Menschen wollen zu Hause sterben. Doch die Realität sieht anders aus: 70 Prozent der Österreicher sterben in Institutionen, davon 50 Prozent in Krankenhäusern. Auch Tumorpatienten, die keine mobile Palliativversorgung haben, sterben zum Großteil im Spital, nur 20 Prozent erleben ihre letzten Stunden zu Hause (vgl. Standard, online, 4. 11. 2014). Gerade in Krankenhäusern sind sterbende Patienten aber unterversorgt, wie eine aktuelle, in Cancer veröffentlichte Studie zeigt (2014; 120: 3254-3260).
In einer Querschnittsstudie befragten die Autoren rund 1130 Ärzte und Pflegekräfte in 16 deutschen Krankenhäusern und 10 Krebszentren in Baden-Württemberg. Es ging dabei um ihre eigene Sicht auf die Palliativversorgung und End-of-Life-Care in den Krebskliniken. Das Ergebnis ist ernüchternd: Nur etwa die Hälfte der Befragten meinten, dass ein würdevoller Tod auf ihrer Station möglich sei. 50 Prozent der Befragten gab an, grundsätzlich zu wenig Zeit für sterbende Krebspatienten zu haben. 55 Prozent klagten über strukturelle Probleme: So gebe es zu wenig adäquate Räumlichkeiten für Terminalpatienten.
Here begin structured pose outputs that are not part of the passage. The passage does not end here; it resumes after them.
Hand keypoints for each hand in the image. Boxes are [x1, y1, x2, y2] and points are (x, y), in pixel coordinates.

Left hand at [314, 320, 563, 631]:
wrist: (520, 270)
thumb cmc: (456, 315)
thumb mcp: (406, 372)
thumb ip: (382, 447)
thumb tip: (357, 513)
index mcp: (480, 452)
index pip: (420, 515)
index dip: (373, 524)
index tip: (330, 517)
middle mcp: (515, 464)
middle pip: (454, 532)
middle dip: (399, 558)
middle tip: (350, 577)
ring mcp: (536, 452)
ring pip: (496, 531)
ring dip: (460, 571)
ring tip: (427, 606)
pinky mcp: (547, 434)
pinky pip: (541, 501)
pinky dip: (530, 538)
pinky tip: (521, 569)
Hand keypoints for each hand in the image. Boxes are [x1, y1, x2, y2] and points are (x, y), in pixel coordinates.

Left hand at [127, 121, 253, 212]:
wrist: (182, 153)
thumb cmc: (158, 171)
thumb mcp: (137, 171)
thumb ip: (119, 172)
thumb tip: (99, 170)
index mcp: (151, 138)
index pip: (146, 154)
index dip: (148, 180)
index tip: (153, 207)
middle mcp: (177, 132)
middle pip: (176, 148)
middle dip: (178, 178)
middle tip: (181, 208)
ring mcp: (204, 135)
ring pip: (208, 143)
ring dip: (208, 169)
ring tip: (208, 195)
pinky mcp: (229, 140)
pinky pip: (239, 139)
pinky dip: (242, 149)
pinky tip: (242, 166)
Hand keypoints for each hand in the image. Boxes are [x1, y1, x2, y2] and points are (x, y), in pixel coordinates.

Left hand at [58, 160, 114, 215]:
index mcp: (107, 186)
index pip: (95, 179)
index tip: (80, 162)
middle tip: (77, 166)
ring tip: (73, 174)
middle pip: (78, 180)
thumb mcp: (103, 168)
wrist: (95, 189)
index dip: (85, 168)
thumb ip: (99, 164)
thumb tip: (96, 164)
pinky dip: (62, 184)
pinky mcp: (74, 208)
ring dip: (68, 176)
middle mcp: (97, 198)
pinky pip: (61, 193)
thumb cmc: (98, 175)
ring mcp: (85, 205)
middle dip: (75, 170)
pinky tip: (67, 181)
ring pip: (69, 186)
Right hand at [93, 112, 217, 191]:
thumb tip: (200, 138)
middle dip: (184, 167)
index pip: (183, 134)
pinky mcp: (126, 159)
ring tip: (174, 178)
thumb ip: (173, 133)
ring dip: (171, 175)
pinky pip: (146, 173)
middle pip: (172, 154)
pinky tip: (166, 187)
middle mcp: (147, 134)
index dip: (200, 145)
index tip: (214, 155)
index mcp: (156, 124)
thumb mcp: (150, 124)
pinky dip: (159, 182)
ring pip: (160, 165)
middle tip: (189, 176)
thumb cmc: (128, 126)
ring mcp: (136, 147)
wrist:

Düster ist auch die Einschätzung der persönlichen Kompetenz: Nur 19 Prozent der Befragten waren der Ansicht, selbst auf den Umgang mit Sterbenden gut vorbereitet zu sein, bei den Ärzten waren es überhaupt nur 6 Prozent, wie die Sozialwissenschaftlerin Karin Jors und Kollegen vom Universitätsklinikum Freiburg schreiben. „Die Zahlen dürften angesichts der Weigerung vieler Krebszentren, sich an der Untersuchung zu beteiligen, sogar ein zu optimistisches Bild der Situation zeichnen“, so die Autoren. Einzig an den Palliativstationen selbst waren die dort tätigen Mitarbeiter überzeugt (95 Prozent), dass in ihrem Krankenhaus ein würdevolles Sterben möglich ist (vgl. FAZ, online, 9. 9. 2014). Das Ziel müsste folglich sein, mehr Geld in den Aufbau von professioneller Palliativversorgung und in die Ausbildung der Mitarbeiter zu investieren, fordern die Studienautoren.
Österreich ist drastisch unterversorgt, was die spezialisierte Betreuung Sterbender betrifft (vgl. Die Presse, online, 30. 10. 2014). Bei der öffentlichen Sitzung der parlamentarischen Enquete-Kommission zur Würde am Ende des Lebens am 7. 11. 2014 herrschte politischer Konsens darüber, dass die Hospiz- und Palliativbetreuung flächendeckend zugänglich sein sollte. Laut Waltraud Klasnic, Präsidentin des Hospizdachverbands, werden derzeit nur 36 Prozent der bedürftigen Patienten in Österreich mit Hospiz erreicht. Die mobile Sterbebegleitung sei überhaupt nur durch den Einsatz der mehr als 3300 Ehrenamtlichen möglich und wird übrigens rein durch Spenden finanziert (vgl. Der Standard, online, 7. 11. 2014). „Niemand käme auf die Idee, für die medizinische Behandlung eines Beinbruchs Spenden zu sammeln“, ergänzte Caritas-Präsident Michael Landau. Bei der Intensivversorgung sei die Betreuung für jeden Menschen in Österreich gesichert, nicht aber, wenn es um das Sterben geht. Gemeinsam mit anderen Organisationen wie der Diakonie fordert die Caritas einen einklagbaren Rechtsanspruch darauf.
Im Deutschen Bundestag fand die erste Orientierungsdebatte ohne Fraktionszwang über Tod und Sterben statt. In der vierstündigen Debatte ging es um Selbstbestimmung, Abhängigkeit, Würde und Rechtssicherheit. Über einen Gesetzesentwurf soll erst im Herbst nächsten Jahres abgestimmt werden. (vgl. Deutsches Ärzteblatt, online, 13. 11. 2014).